### MATERIALS PROVIDED
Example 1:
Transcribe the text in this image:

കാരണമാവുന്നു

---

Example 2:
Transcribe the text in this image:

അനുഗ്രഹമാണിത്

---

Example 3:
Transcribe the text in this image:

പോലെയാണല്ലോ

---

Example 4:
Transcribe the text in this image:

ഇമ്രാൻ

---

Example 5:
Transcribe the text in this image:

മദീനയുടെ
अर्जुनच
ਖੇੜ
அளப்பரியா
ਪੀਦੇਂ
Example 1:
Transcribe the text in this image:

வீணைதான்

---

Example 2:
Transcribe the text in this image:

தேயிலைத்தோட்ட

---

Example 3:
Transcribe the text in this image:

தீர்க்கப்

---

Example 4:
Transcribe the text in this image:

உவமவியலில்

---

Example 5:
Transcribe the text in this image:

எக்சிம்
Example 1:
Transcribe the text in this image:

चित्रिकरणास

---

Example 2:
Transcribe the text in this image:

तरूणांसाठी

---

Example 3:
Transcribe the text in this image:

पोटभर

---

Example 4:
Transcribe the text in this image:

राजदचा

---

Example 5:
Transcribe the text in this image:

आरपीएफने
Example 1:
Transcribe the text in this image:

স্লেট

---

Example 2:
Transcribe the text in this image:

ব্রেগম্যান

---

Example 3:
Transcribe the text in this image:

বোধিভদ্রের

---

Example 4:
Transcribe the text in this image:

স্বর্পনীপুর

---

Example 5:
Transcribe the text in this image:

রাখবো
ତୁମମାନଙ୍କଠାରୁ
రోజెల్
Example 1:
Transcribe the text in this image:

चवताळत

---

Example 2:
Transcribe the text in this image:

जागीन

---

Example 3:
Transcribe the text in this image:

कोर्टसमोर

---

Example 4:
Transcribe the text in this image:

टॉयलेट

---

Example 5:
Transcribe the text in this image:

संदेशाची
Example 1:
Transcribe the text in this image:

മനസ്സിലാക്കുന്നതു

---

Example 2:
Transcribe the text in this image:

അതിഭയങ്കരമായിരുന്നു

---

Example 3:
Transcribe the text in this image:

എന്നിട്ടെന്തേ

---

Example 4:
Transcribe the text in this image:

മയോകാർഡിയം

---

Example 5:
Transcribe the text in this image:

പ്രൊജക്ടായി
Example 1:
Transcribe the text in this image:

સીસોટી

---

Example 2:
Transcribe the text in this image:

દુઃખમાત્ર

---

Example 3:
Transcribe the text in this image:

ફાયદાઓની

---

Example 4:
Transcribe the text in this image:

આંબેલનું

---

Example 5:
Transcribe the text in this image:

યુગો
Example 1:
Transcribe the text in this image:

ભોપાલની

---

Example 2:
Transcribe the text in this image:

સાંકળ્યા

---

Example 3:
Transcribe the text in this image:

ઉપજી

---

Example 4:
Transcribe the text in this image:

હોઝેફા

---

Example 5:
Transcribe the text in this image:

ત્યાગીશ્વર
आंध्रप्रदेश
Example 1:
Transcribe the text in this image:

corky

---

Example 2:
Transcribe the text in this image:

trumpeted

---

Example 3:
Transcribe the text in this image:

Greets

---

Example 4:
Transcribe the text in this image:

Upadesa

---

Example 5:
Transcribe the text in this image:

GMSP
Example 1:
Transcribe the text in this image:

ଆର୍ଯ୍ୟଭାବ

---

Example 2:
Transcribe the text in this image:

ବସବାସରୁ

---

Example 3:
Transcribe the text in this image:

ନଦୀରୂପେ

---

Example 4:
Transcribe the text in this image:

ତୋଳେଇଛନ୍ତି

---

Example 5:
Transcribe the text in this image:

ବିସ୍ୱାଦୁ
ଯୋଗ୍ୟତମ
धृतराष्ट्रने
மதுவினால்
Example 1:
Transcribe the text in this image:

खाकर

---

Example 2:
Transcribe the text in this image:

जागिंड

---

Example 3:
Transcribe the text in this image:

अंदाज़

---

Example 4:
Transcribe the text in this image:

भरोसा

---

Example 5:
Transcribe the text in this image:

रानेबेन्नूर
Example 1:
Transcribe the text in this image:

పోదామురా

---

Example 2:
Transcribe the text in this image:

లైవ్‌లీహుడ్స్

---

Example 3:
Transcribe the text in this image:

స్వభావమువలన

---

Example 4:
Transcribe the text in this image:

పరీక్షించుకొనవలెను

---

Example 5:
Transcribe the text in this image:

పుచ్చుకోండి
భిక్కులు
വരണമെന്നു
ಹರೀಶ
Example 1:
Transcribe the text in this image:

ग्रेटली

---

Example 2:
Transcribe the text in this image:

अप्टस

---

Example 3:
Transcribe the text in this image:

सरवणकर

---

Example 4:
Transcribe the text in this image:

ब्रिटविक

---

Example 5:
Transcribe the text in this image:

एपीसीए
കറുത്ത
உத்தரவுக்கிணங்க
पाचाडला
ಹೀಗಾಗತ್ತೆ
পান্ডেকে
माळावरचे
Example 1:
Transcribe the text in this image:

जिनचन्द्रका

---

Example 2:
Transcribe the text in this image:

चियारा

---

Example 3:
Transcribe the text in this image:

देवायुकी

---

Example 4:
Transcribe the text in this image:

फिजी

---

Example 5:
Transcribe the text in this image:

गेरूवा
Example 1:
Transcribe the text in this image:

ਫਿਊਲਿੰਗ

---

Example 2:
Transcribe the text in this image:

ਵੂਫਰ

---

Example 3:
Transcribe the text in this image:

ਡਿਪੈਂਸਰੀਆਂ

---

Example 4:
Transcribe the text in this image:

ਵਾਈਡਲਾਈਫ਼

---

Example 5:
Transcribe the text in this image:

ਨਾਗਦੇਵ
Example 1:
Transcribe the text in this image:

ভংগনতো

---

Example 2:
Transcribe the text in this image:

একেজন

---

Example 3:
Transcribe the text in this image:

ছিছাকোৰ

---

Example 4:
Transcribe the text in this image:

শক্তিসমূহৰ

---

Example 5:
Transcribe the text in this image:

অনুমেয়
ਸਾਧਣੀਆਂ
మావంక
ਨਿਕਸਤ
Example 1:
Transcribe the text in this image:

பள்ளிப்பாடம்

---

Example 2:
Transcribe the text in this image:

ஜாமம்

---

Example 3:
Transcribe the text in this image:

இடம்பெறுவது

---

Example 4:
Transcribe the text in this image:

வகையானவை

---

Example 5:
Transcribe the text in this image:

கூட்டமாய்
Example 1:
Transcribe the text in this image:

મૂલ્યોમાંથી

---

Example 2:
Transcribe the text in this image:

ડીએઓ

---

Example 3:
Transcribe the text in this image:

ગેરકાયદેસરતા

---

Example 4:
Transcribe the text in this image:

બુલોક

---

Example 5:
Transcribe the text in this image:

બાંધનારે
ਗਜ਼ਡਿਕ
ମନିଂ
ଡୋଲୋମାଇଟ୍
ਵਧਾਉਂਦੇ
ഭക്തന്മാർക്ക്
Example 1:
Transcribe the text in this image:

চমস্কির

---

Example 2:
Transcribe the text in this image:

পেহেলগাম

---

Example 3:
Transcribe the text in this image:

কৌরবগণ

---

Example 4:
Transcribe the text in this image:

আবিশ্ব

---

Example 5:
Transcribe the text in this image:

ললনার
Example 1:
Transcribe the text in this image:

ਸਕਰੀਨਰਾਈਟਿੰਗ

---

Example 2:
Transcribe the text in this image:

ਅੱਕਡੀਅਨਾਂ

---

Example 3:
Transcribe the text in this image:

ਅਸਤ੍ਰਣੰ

### ACTIVITY
Output every record above in full, exactly as it reads.

### PROBLEM SOLUTION
Example 1:
Transcribe the text in this image:

കാരണമാവുന്നു

---

Example 2:
Transcribe the text in this image:

അനുഗ്രഹമാണിത്

---

Example 3:
Transcribe the text in this image:

പോലെയാണല്ലോ

---

Example 4:
Transcribe the text in this image:

ഇമ്രാൻ

---

Example 5:
Transcribe the text in this image:

മദീനയുടെ
अर्जुनच
ਖੇੜ
அளப்பரியா
ਪੀਦੇਂ
Example 1:
Transcribe the text in this image:

வீணைதான்

---

Example 2:
Transcribe the text in this image:

தேயிலைத்தோட்ட

---

Example 3:
Transcribe the text in this image:

தீர்க்கப்

---

Example 4:
Transcribe the text in this image:

உவமவியலில்

---

Example 5:
Transcribe the text in this image:

எக்சிம்
Example 1:
Transcribe the text in this image:

चित्रिकरणास

---

Example 2:
Transcribe the text in this image:

तरूणांसाठी

---

Example 3:
Transcribe the text in this image:

पोटभर

---

Example 4:
Transcribe the text in this image:

राजदचा

---

Example 5:
Transcribe the text in this image:

आरपीएफने
Example 1:
Transcribe the text in this image:

স্লেট

---

Example 2:
Transcribe the text in this image:

ব্রেগম্যান

---

Example 3:
Transcribe the text in this image:

বোধিভদ্রের

---

Example 4:
Transcribe the text in this image:

স্বর্পনীপুর

---

Example 5:
Transcribe the text in this image:

রাখবো
ତୁମମାନଙ୍କଠାରୁ
రోజెల్
Example 1:
Transcribe the text in this image:

चवताळत

---

Example 2:
Transcribe the text in this image:

जागीन

---

Example 3:
Transcribe the text in this image:

कोर्टसमोर

---

Example 4:
Transcribe the text in this image:

टॉयलेट

---

Example 5:
Transcribe the text in this image:

संदेशाची
Example 1:
Transcribe the text in this image:

മനസ്സിലാക്കുന്നതു

---

Example 2:
Transcribe the text in this image:

അതിഭയങ്കരമായിരുന്നു

---

Example 3:
Transcribe the text in this image:

എന്നിട്ടെന്തേ

---

Example 4:
Transcribe the text in this image:

മയോകാർഡിയം

---

Example 5:
Transcribe the text in this image:

പ്രൊജക്ടായി
Example 1:
Transcribe the text in this image:

સીસોટી

---

Example 2:
Transcribe the text in this image:

દુઃખમાત્ર

---

Example 3:
Transcribe the text in this image:

ફાયદાઓની

---

Example 4:
Transcribe the text in this image:

આંબેલનું

---

Example 5:
Transcribe the text in this image:

યુગો
Example 1:
Transcribe the text in this image:

ભોપાલની

---

Example 2:
Transcribe the text in this image:

સાંકળ્યા

---

Example 3:
Transcribe the text in this image:

ઉપજી

---

Example 4:
Transcribe the text in this image:

હોઝેફા

---

Example 5:
Transcribe the text in this image:

ત્યાગીશ્વર
आंध्रप्रदेश
Example 1:
Transcribe the text in this image:

corky

---

Example 2:
Transcribe the text in this image:

trumpeted

---

Example 3:
Transcribe the text in this image:

Greets

---

Example 4:
Transcribe the text in this image:

Upadesa

---

Example 5:
Transcribe the text in this image:

GMSP
Example 1:
Transcribe the text in this image:

ଆର୍ଯ୍ୟଭାବ

---

Example 2:
Transcribe the text in this image:

ବସବାସରୁ

---

Example 3:
Transcribe the text in this image:

ନଦୀରୂପେ

---

Example 4:
Transcribe the text in this image:

ତୋଳେଇଛନ୍ତି

---

Example 5:
Transcribe the text in this image:

ବିସ୍ୱାଦୁ
ଯୋଗ୍ୟତମ
धृतराष्ट्रने
மதுவினால்
Example 1:
Transcribe the text in this image:

खाकर

---

Example 2:
Transcribe the text in this image:

जागिंड

---

Example 3:
Transcribe the text in this image:

अंदाज़

---

Example 4:
Transcribe the text in this image:

भरोसा

---

Example 5:
Transcribe the text in this image:

रानेबेन्नूर
Example 1:
Transcribe the text in this image:

పోదామురా

---

Example 2:
Transcribe the text in this image:

లైవ్‌లీహుడ్స్

---

Example 3:
Transcribe the text in this image:

స్వభావమువలన

---

Example 4:
Transcribe the text in this image:

పరీక్షించుకొనవలెను

---

Example 5:
Transcribe the text in this image:

పుచ్చుకోండి
భిక్కులు
വരണമെന്നു
ಹರೀಶ
Example 1:
Transcribe the text in this image:

ग्रेटली

---

Example 2:
Transcribe the text in this image:

अप्टस

---

Example 3:
Transcribe the text in this image:

सरवणकर

---

Example 4:
Transcribe the text in this image:

ब्रिटविक

---

Example 5:
Transcribe the text in this image:

एपीसीए
കറുത്ത
உத்தரவுக்கிணங்க
पाचाडला
ಹೀಗಾಗತ್ತೆ
পান্ডেকে
माळावरचे
Example 1:
Transcribe the text in this image:

जिनचन्द्रका

---

Example 2:
Transcribe the text in this image:

चियारा

---

Example 3:
Transcribe the text in this image:

देवायुकी

---

Example 4:
Transcribe the text in this image:

फिजी

---

Example 5:
Transcribe the text in this image:

गेरूवा
Example 1:
Transcribe the text in this image:

ਫਿਊਲਿੰਗ

---

Example 2:
Transcribe the text in this image:

ਵੂਫਰ

---

Example 3:
Transcribe the text in this image:

ਡਿਪੈਂਸਰੀਆਂ

---

Example 4:
Transcribe the text in this image:

ਵਾਈਡਲਾਈਫ਼

---

Example 5:
Transcribe the text in this image:

ਨਾਗਦੇਵ
Example 1:
Transcribe the text in this image:

ভংগনতো

---

Example 2:
Transcribe the text in this image:

একেজন

---

Example 3:
Transcribe the text in this image:

ছিছাকোৰ

---

Example 4:
Transcribe the text in this image:

শক্তিসমূহৰ

---

Example 5:
Transcribe the text in this image:

অনুমেয়
ਸਾਧਣੀਆਂ
మావంక
ਨਿਕਸਤ
Example 1:
Transcribe the text in this image:

பள்ளிப்பாடம்

---

Example 2:
Transcribe the text in this image:

ஜாமம்

---

Example 3:
Transcribe the text in this image:

இடம்பெறுவது

---

Example 4:
Transcribe the text in this image:

வகையானவை

---

Example 5:
Transcribe the text in this image:

கூட்டமாய்
Example 1:
Transcribe the text in this image:

મૂલ્યોમાંથી

---

Example 2:
Transcribe the text in this image:

ડીએઓ

---

Example 3:
Transcribe the text in this image:

ગેરકાયદેસરતા

---

Example 4:
Transcribe the text in this image:

બુલોક

---

Example 5:
Transcribe the text in this image:

બાંધનારે
ਗਜ਼ਡਿਕ
ମନିଂ
ଡୋଲୋମାଇଟ୍
ਵਧਾਉਂਦੇ
ഭക്തന്മാർക്ക്
Example 1:
Transcribe the text in this image:

চমস্কির

---

Example 2:
Transcribe the text in this image:

পেহেলগাম

---

Example 3:
Transcribe the text in this image:

কৌরবগণ

---

Example 4:
Transcribe the text in this image:

আবিশ্ব

---

Example 5:
Transcribe the text in this image:

ললনার
Example 1:
Transcribe the text in this image:

ਸਕਰੀਨਰਾਈਟਿੰਗ

---

Example 2:
Transcribe the text in this image:

ਅੱਕਡੀਅਨਾਂ

---

Example 3:
Transcribe the text in this image:

ਅਸਤ੍ਰਣੰ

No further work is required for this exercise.